Top of RECORDS PROVIDED

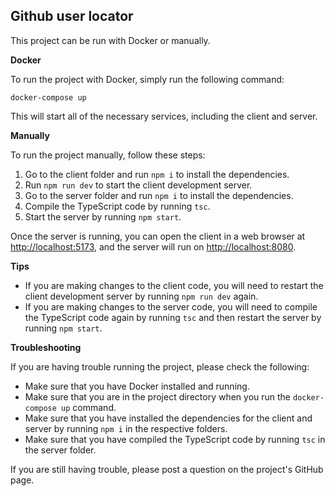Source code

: ## Github user locator

This project can be run with Docker or manually.

**Docker**

To run the project with Docker, simply run the following command:

`docker-compose up`

This will start all of the necessary services, including the client and server.

**Manually**

To run the project manually, follow these steps:

1. Go to the client folder and run `npm i` to install the dependencies.
2. Run `npm run dev` to start the client development server.
3. Go to the server folder and run `npm i` to install the dependencies.
4. Compile the TypeScript code by running `tsc`.
5. Start the server by running `npm start`.

Once the server is running, you can open the client in a web browser at
[http://localhost:5173](http://localhost:5173), and the server will run on
[http://localhost:8080](http://localhost:8080).

**Tips**

- If you are making changes to the client code, you will need to restart the
  client development server by running `npm run dev` again.
- If you are making changes to the server code, you will need to compile the
  TypeScript code again by running `tsc` and then restart the server by running
  `npm start`.

**Troubleshooting**

If you are having trouble running the project, please check the following:

- Make sure that you have Docker installed and running.
- Make sure that you are in the project directory when you run the
  `docker-compose up` command.
- Make sure that you have installed the dependencies for the client and server
  by running `npm i` in the respective folders.
- Make sure that you have compiled the TypeScript code by running `tsc` in the
  server folder.

If you are still having trouble, please post a question on the project's GitHub
page.
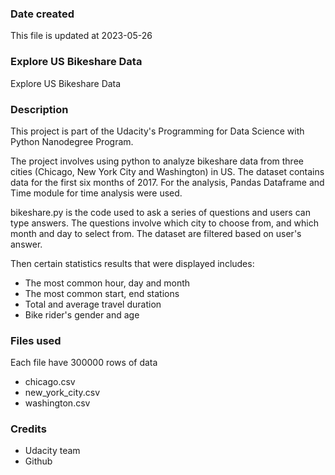 ### Date created

This file is updated at 2023-05-26

### Explore US Bikeshare Data

Explore US Bikeshare Data

### Description

This project is part of the Udacity's Programming for Data Science with Python Nanodegree Program.

The project involves using python to analyze bikeshare data from three cities (Chicago, New York City and Washington) in US. The dataset contains data for the first six months of 2017. For the analysis, Pandas Dataframe and Time module for time analysis were used.

bikeshare.py is the code used to ask a series of questions and users can type answers. The questions involve which city to choose from, and which month and day to select from. The dataset are filtered based on user's answer.

Then certain statistics results that were displayed includes:

- The most common hour, day and month
- The most common start, end stations
- Total and average travel duration
- Bike rider's gender and age

### Files used

Each file have 300000 rows of data

- chicago.csv
- new_york_city.csv
- washington.csv

### Credits

- Udacity team
- Github
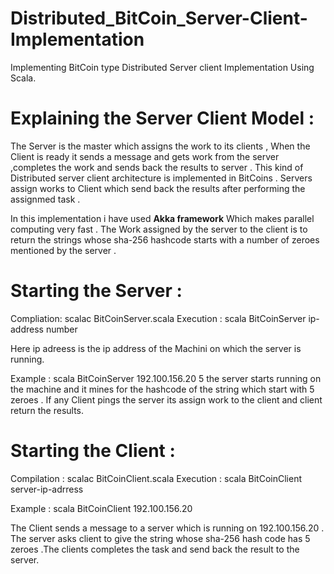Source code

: Distributed_BitCoin_Server-Client-Implementation
====================================

Implementing BitCoin type Distributed Server client Implementation Using Scala.


Explaining the Server Client Model :
==================================
The Server is the master which assigns the work to its clients , When the Client is ready it sends a message and gets work from the server ,completes the work and sends back the results to server . This kind of Distributed server client architecture is implemented in BitCoins . Servers assign works to Client which send back the results after performing the assignmed task .

In this implementation i have used <b>Akka framework</b> Which makes parallel computing very fast . The Work assigned by the server to the client is to return the strings whose sha-256 hashcode starts with a number of zeroes mentioned by the server .

Starting the Server :
====================

Compliation: scalac BitCoinServer.scala 
Execution : scala BitCoinServer ip-address number

Here ip adreess is the ip address of the Machini on which the server is running.

Example : scala BitCoinServer 192.100.156.20 5
the server starts running on the machine and it mines for the hashcode of the string which start with 5 zeroes . If any Client pings the server its assign work to the client and client return the results.


Starting the Client :
=====================
Compilation : scalac BitCoinClient.scala 
Execution : scala BitCoinClient server-ip-adrress

Example : scala BitCoinClient 192.100.156.20

The Client sends a message to a server which is running on 192.100.156.20 . The server asks client to give the string whose sha-256 hash code has 5 zeroes .The clients completes the task and send back the result to the server. 
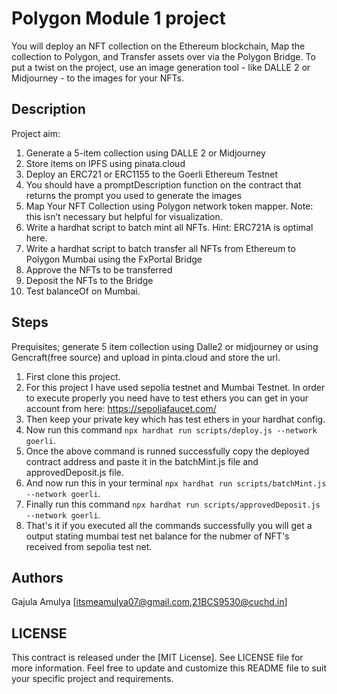 # Polygon Module 1 project
You will deploy an NFT collection on the Ethereum blockchain, Map the collection to Polygon, and Transfer assets over via the Polygon Bridge. To put a twist on the project, use an image generation tool - like DALLE 2 or Midjourney - to the images for your NFTs.

## Description
Project aim:
1. Generate a 5-item collection using DALLE 2 or Midjourney
2. Store items on IPFS using pinata.cloud
3. Deploy an ERC721 or ERC1155 to the Goerli Ethereum Testnet
4. You should have a promptDescription function on the contract that returns the prompt you used to generate the images
5. Map Your NFT Collection using Polygon network token mapper. Note: this isn’t necessary but helpful for visualization.
6. Write a hardhat script to batch mint all NFTs. Hint: ERC721A is optimal here.
7. Write a hardhat script to batch transfer all NFTs from Ethereum to Polygon Mumbai using the FxPortal Bridge
8. Approve the NFTs to be transferred
9. Deposit the NFTs to the Bridge
10. Test balanceOf on Mumbai.

## Steps
Prequisites; generate 5 item collection using Dalle2 or midjourney or using Gencraft(free source) and upload in pinta.cloud and store the url.
1. First clone this project.
2. For this project I have used sepolia testnet and Mumbai Testnet. In order to execute properly you need have to test ethers you can get in your account from here: https://sepoliafaucet.com/
3. Then keep your private key which has test ethers in your hardhat config.
4. Now run this command `npx hardhat run scripts/deploy.js --network goerli`.
5. Once the above command is runned successfully copy the deployed contract address and paste it in the batchMint.js file and approvedDeposit.js file.
6. And now run this in your terminal `npx hardhat run scripts/batchMint.js --network goerli`.
7. Finally run this command `npx hardhat run scripts/approvedDeposit.js --network goerli`.
8. That's it if you executed all the commands successfully you will get a output stating mumbai test net balance for the nubmer of NFT's received from sepolia test net.

## Authors
Gajula Amulya
[itsmeamulya07@gmail.com,21BCS9530@cuchd.in]

## LICENSE 
This contract is released under the [MIT License]. See LICENSE file for more information. Feel free to update and customize this README file to suit your specific project and requirements.
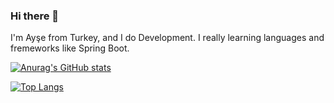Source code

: ### Hi there 👋

I'm Ayşe from Turkey, and I do Development. I really learning languages and fremeworks like Spring Boot. 

[![Anurag's GitHub stats](https://github-readme-stats.vercel.app/api?username=muhendisaysee)](https://github.com/anuraghazra/github-readme-stats)

[![Top Langs](https://github-readme-stats.vercel.app/api/top-langs/?username=muhendisaysee&langs_count=8)](https://github.com/anuraghazra/github-readme-stats)

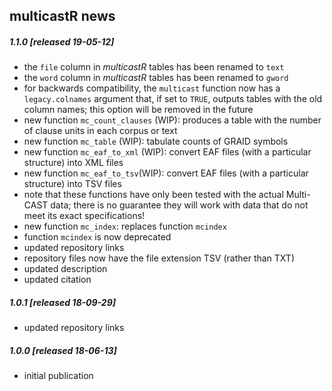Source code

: ## multicastR news

##### 1.1.0 [released 19-05-12]
*  the `file` column in *multicastR* tables has been renamed to `text`
*  the `word` column in *multicastR* tables has been renamed to `gword`
*  for backwards compatibility, the `multicast` function now has a
   `legacy.colnames` argument that, if set to `TRUE`, outputs tables with the
   old column names; this option will be removed in the future
*  new function `mc_count_clauses` (WIP): produces a table with the number of clause units
   in each corpus or text
*  new function `mc_table` (WIP): tabulate counts of GRAID symbols
*  new function `mc_eaf_to_xml` (WIP): convert EAF files (with a particular structure)
   into XML files
*  new function `mc_eaf_to_tsv`(WIP): convert EAF files (with a particular structure)
   into TSV files
*  note that these functions have only been tested with the actual Multi-CAST data; there
   is no guarantee they will work with data that do not meet its exact specifications!
*  new function `mc_index`: replaces function `mcindex`
*  function `mcindex` is now deprecated
*  updated repository links
*  repository files now have the file extension TSV (rather than TXT)
*  updated description
*  updated citation

##### 1.0.1 [released 18-09-29]
*  updated repository links

##### 1.0.0 [released 18-06-13]
*  initial publication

Bottom of RECORDS PROVIDED

TASK TO CARRY OUT —
Go back to the lines above and output, exactly as they stand, the ones from the line containing "- Udacity team" to the line containing "the server starts". Leave all pictures behind.

COMPLETED EXERCISE —
- Udacity team
- Github
Source code

: Distributed_BitCoin_Server-Client-Implementation
====================================

Implementing BitCoin type Distributed Server client Implementation Using Scala.


Explaining the Server Client Model :
==================================
The Server is the master which assigns the work to its clients , When the Client is ready it sends a message and gets work from the server ,completes the work and sends back the results to server . This kind of Distributed server client architecture is implemented in BitCoins . Servers assign works to Client which send back the results after performing the assignmed task .

In this implementation i have used <b>Akka framework</b> Which makes parallel computing very fast . The Work assigned by the server to the client is to return the strings whose sha-256 hashcode starts with a number of zeroes mentioned by the server .

Starting the Server :
====================

Compliation: scalac BitCoinServer.scala 
Execution : scala BitCoinServer ip-address number

Here ip adreess is the ip address of the Machini on which the server is running.

Example : scala BitCoinServer 192.100.156.20 5
the server starts running on the machine and it mines for the hashcode of the string which start with 5 zeroes . If any Client pings the server its assign work to the client and client return the results.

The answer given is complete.